There are nearly an infinite number of potential cellular targets for cancerous deregulation. Moreover, the cell-to-cell communication systems within humans are immensely complex and can allow molecules — including cancerous ones — to pass to both neighbouring and distant cells. This means that cancer is a very heterogeneous entity, often with many distinct genetic makeups. No longer can we regard all cancers as targets for a single, universal cure. Rather, they need to be classified as biochemically distinct diseases with similar phenotypes.

The war analogy for cancer research can be useful when it comes to knowing your enemy. Indeed, much of the current research is aimed at identifying how each case of cancer manifests itself in a body ruled by order. But this type of work is quickly being replaced by up-and-coming forms of cancer therapy, particularly targeted therapies, which can overcome the heterogeneous make up of the disease. Targeted therapies, unlike traditional methods, such as chemotherapy, radiotherapy, and surgical extraction, are specifically designed to avoid damaging non-cancerous cells. Chemotherapeutic agents, on the other hand, target rapidly dividing cells, including those that naturally occur in the body, such as intestinal gut villi, meaning that they are bound to damage non-cancerous as well cancerous cells. Similarly, radiotherapy rarely achieves the precision needed to only kill cancerous cells.

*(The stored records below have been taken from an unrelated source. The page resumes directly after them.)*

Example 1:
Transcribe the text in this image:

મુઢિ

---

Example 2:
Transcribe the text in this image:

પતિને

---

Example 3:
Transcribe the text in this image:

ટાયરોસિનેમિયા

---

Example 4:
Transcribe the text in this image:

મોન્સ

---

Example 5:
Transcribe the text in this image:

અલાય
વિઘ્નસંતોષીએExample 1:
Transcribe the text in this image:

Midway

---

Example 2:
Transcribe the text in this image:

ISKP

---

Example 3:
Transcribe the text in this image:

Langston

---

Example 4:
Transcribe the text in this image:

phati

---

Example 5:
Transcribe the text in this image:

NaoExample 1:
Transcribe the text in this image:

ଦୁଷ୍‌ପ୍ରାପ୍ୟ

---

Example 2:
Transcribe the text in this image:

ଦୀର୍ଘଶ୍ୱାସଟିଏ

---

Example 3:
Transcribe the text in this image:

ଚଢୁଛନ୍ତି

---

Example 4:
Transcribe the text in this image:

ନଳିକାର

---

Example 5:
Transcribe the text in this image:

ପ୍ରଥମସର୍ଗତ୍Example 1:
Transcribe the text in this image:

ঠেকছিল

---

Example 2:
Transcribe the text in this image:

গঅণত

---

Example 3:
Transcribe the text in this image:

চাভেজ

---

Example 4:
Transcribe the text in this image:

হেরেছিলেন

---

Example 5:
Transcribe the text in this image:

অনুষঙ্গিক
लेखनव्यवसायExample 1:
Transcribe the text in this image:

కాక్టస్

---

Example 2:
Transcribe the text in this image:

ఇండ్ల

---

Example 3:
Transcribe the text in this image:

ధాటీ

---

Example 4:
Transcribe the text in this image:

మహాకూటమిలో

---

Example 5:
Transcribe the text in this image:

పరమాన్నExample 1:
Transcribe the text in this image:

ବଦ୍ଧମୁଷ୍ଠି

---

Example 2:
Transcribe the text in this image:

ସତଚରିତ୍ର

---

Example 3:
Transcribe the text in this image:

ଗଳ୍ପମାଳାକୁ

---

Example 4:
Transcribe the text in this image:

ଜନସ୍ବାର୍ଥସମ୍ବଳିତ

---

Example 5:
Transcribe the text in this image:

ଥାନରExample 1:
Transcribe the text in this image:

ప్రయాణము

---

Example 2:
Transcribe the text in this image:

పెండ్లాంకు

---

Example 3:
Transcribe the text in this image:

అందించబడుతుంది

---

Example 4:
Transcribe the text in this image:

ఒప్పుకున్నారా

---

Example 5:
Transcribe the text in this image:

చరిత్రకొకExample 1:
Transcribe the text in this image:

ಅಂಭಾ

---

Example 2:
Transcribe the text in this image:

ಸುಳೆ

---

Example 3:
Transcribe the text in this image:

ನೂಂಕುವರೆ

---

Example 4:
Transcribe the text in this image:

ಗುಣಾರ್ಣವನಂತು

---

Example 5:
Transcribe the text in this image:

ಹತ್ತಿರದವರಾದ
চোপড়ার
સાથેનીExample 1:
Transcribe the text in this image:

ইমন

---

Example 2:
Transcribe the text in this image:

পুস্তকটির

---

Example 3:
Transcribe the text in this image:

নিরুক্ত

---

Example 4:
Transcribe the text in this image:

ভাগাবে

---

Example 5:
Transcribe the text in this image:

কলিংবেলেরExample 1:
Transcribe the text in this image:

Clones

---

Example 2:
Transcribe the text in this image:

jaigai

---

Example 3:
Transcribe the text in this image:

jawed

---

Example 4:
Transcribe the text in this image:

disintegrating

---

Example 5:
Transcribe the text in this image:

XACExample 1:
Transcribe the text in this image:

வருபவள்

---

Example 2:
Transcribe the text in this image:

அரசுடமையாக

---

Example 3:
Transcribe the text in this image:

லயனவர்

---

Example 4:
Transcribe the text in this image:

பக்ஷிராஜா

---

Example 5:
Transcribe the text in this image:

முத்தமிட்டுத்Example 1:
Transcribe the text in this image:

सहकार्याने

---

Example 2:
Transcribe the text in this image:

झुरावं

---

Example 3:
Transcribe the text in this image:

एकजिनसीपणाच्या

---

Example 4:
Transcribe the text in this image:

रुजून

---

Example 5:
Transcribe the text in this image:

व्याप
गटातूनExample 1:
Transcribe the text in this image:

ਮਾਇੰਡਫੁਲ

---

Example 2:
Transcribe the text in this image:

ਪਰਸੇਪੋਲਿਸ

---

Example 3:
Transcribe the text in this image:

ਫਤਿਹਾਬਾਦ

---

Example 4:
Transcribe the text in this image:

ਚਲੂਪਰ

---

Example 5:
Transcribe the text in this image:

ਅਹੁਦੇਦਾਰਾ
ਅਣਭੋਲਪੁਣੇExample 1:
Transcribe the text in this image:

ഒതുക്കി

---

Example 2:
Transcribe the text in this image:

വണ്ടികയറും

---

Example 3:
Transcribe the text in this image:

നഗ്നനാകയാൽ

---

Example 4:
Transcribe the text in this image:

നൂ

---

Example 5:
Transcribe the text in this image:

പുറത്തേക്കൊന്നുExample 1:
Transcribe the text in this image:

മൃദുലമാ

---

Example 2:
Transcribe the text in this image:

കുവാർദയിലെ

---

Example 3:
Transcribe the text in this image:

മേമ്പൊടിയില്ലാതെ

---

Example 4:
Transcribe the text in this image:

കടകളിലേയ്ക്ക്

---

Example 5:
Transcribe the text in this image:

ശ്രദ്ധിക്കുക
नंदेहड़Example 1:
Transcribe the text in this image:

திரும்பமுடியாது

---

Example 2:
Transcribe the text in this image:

In the past decade, the US Food and Drug Administration has started to approve targeted anticancer pharmacological agents as opposed to chemotherapeutic ones. There are two main routes for targeted therapies. One involves engineering monoclonal antibodies so they bind and neutralize cancerous cells. A key challenge of this approach is identifying which surface receptor of a cancerous cell to target and not to provoke an autoimmune disease in the process. The second route uses small molecule inhibitors that interfere with and inhibit specific cellular signalling cascades involved with cancer. Imatinib (marketed as Gleevac) was one of the first small molecule inhibitors to be used as an effective cancer treatment, specifically treatment of chronic myeloid leukemia. But the small target audience for drugs like imatinib mean that pharmaceutical companies are sometimes reluctant to invest in their production and need to sell them at very high prices to make a profit.

Cancer can be a remarkably complex disease, leading some to believe that it will remain incurable, despite all of the recent progresses. We can expect cancer to continue appearing in redundant but diverse forms. However, new advancements can always improve the mortality of the disease. The bigger issue right now is the limited availability of cancer drugs and treatments to those who need them most. With investments in cancer research growing larger each year, soon the medical community will have to find ways to overcome the obstacle that is profitability and begin investing in the distribution and access of these drugs to developing countries. Arguably, at no point down the road will we be sitting across the finish line with a singular cure to end all cancer; instead, our incremental advancements in cancer research will help to manage a chronic condition.